A 61-year-old male patient was admitted for fever. The patient had a remote history of cardiac arrest complicated by anoxic brain injury requiring tracheostomy, gastrostomy tube, and a suprapubic catheter with recurrent catheter-associated urinary tract infections (CAUTI), secondary seizure disorder, atrial fibrillation off anticoagulation due to recurrent GI bleeding, and treatment naive chronic hepatitis C virus. His ability to provide a clinical history was limited by his nonverbal status. He had no prior surgical history but had presented a month earlier for a high-grade small bowel obstruction (SBO) with pneumobilia that was managed conservatively as the surgical team deemed him a poor candidate for surgical intervention with his extensive comorbidities. A bioethics consultation at the time supported minimizing potential surgical risk in favor of conservative medical management; this was discussed with the patient’s surrogate decision maker, who also wished to avoid surgery. The SBO resolved with conservative management. He had been residing in a nursing home and doing well until 24 hours prior to admission when he developed fevers.

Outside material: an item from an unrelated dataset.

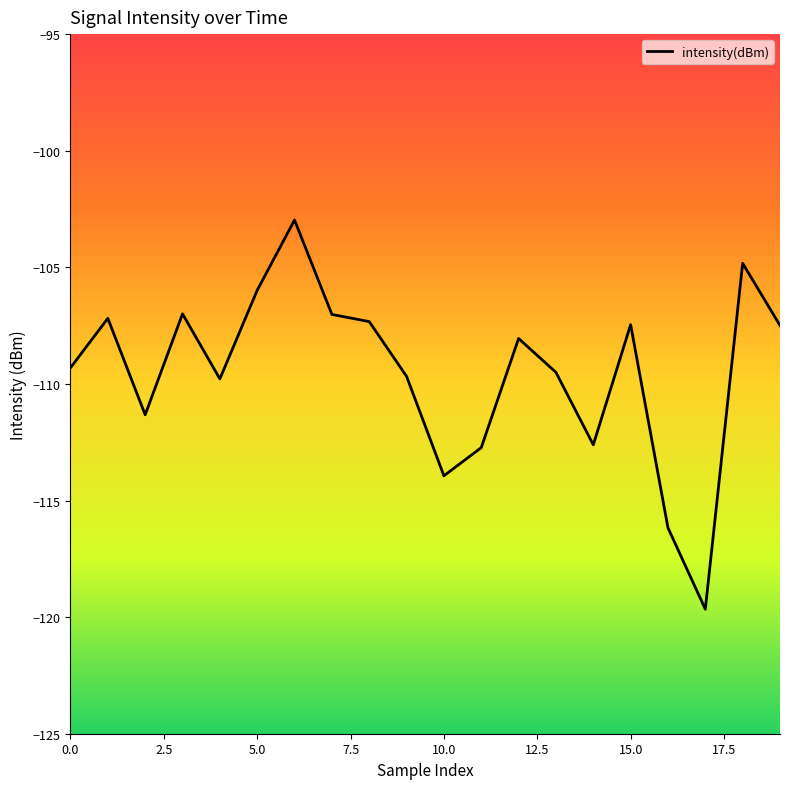

What is the difference between the maximum and minimum values?

16.7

Vital signs on admission showed a temperature of 100.8 °F, heart rate 100 beats per minute, blood pressure 116/85, respiratory rate 22 per minute, and oxygen saturation of 100% on 6 L of oxygen via tracheostomy collar. His initial examination was notable for clear lung sounds, a nondistended nonrigid abdomen with an indwelling percutaneous gastrostomy tube, and absence of areas of skin breakdown or erythema. Notable laboratory studies showed a leukocytosis and urinalysis suggestive of CAUTI (Table). His urinary catheter was exchanged, he was fluid resuscitated and started on empiric vancomycin and piperacillin-tazobactam for management of sepsis due to CAUTI.

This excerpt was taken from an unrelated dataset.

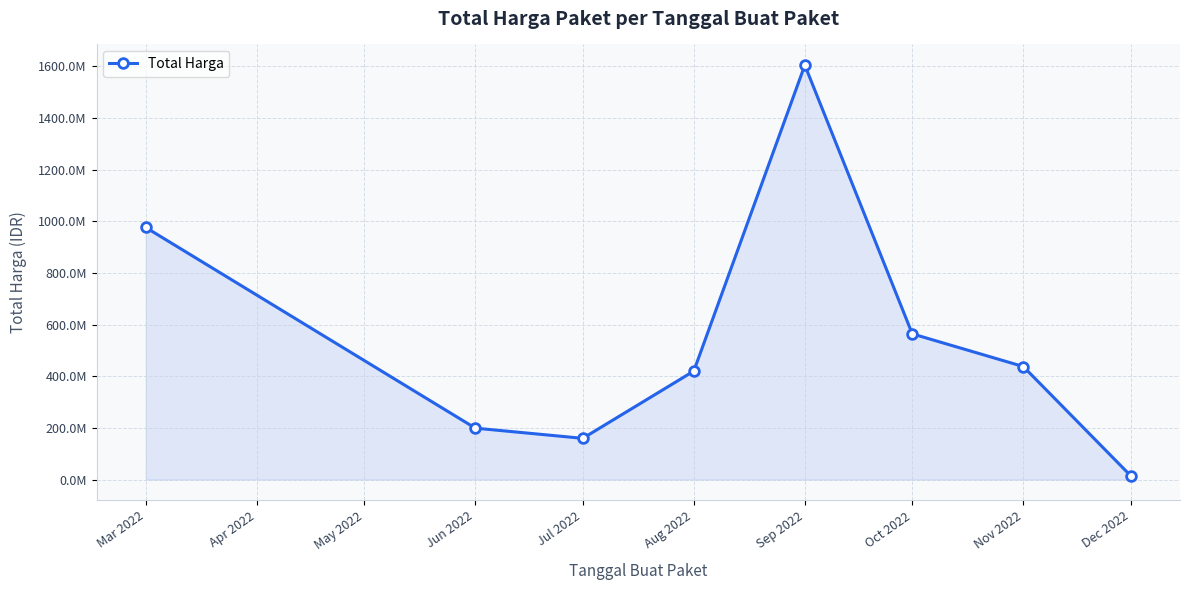

True or false: the data has more than 1 interior local peaks.

False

For the first 3 days of his hospitalization, he demonstrated clinical improvement on vancomycin and piperacillin-tazobactam while awaiting results from his urine bacterial culture. On hospital day 3, hedeveloped recurrent nonbloody, nonbilious emesis despite no change in the rate or formulation of his enteral nutrition. He also had 3 watery brown bowel movements. His vital signs remained within normal limits. His abdominal examination at this point showed mild distention and was hypertympanic to percussion, but there was no rigidity or involuntary guarding. On hospital day 4, he continued to have emesis with an unchanged abdominal examination. The differential diagnosis included recurrence of prior SBO, ileus, intestinal ischemia, enteral nutrition intolerance, Clostridioides difficile (C difficile) colitis, and GI dysmotility because of his anoxic brain injury.